[Python-Dev] I think my set module is ready for prime time; comments?
Christopher Petrilli
petrilli@amber.org
Tue, 23 Jan 2001 14:06:05 -0500
Eric S. Raymond [esr@thyrsus.com] wrote:
> I believe most uses of sets are small sets. That reduces the speed ouch
> of using a list representation and increases the proportional memory
> ouch of a dictionary implementation.
The problem is that there are a lot of uses for large sets, especially
when you begin to introduce intersections and unions. If an
implementation is only useful for a few dozen (or a hundered) items in
the set, that eliminates a lot of places where the real use of set
types is useful---optimizing large scale manipulations.
Zope for example, manipulates sets with 10,000 items in it on a
regular basis when doing text index manipulation. The data structures
are heavily optimized for this kind of behaviour, without a major
sacrifice in space. I think Jim perhaps can talk to this.
Unfortunately, for me, a Python implementation of Sets is only
interesting academicaly. Any time I've needed to work with them at a
large scale, I've needed them *much* faster than Python could achieve
without a C extension.
Perhaps the difference is in problem domain. In the "scripting"

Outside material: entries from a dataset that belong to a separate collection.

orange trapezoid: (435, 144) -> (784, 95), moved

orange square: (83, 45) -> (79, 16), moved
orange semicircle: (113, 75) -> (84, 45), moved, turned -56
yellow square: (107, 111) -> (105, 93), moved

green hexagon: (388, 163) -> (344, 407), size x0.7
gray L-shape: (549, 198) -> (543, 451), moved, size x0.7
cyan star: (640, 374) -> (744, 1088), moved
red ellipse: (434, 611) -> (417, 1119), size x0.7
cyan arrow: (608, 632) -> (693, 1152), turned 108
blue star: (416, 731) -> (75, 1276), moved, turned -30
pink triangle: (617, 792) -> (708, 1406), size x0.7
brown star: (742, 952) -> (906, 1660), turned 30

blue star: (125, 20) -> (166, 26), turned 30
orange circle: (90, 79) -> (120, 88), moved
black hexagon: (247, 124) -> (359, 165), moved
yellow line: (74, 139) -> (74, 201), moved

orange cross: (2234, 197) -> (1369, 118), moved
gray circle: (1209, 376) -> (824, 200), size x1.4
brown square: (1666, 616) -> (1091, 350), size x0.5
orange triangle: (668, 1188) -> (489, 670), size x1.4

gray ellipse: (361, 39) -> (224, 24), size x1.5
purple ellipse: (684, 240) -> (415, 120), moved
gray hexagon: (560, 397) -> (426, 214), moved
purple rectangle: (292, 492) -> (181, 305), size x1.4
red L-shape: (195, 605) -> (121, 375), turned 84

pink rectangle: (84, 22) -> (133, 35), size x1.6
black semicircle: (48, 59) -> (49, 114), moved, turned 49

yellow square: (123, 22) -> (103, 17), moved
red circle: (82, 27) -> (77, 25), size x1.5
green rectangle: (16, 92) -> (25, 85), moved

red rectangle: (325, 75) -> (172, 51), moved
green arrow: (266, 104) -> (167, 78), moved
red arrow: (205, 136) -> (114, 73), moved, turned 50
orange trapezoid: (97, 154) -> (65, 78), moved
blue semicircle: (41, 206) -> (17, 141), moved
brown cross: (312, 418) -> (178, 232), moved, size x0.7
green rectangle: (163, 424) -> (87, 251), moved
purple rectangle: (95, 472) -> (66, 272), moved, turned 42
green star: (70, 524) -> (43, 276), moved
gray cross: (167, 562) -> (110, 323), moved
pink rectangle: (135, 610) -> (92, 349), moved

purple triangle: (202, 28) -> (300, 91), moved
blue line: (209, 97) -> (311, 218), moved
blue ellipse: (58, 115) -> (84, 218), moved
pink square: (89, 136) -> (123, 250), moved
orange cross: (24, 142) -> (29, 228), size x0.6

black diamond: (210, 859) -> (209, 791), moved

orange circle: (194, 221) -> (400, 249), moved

problem domain, I would agree that Setswould rarely reach large sizes,
and so a algorithm which performed in quadratic time might be fine,
because the actual resultant time is small. However, in more
full-blown applications, this would be counter productive, and the
user would be forced implement their own (or use Aaron's excellent
kjBuckets).
Just my opinion, of course.
Chris
--
| Christopher Petrilli
| petrilli@amber.org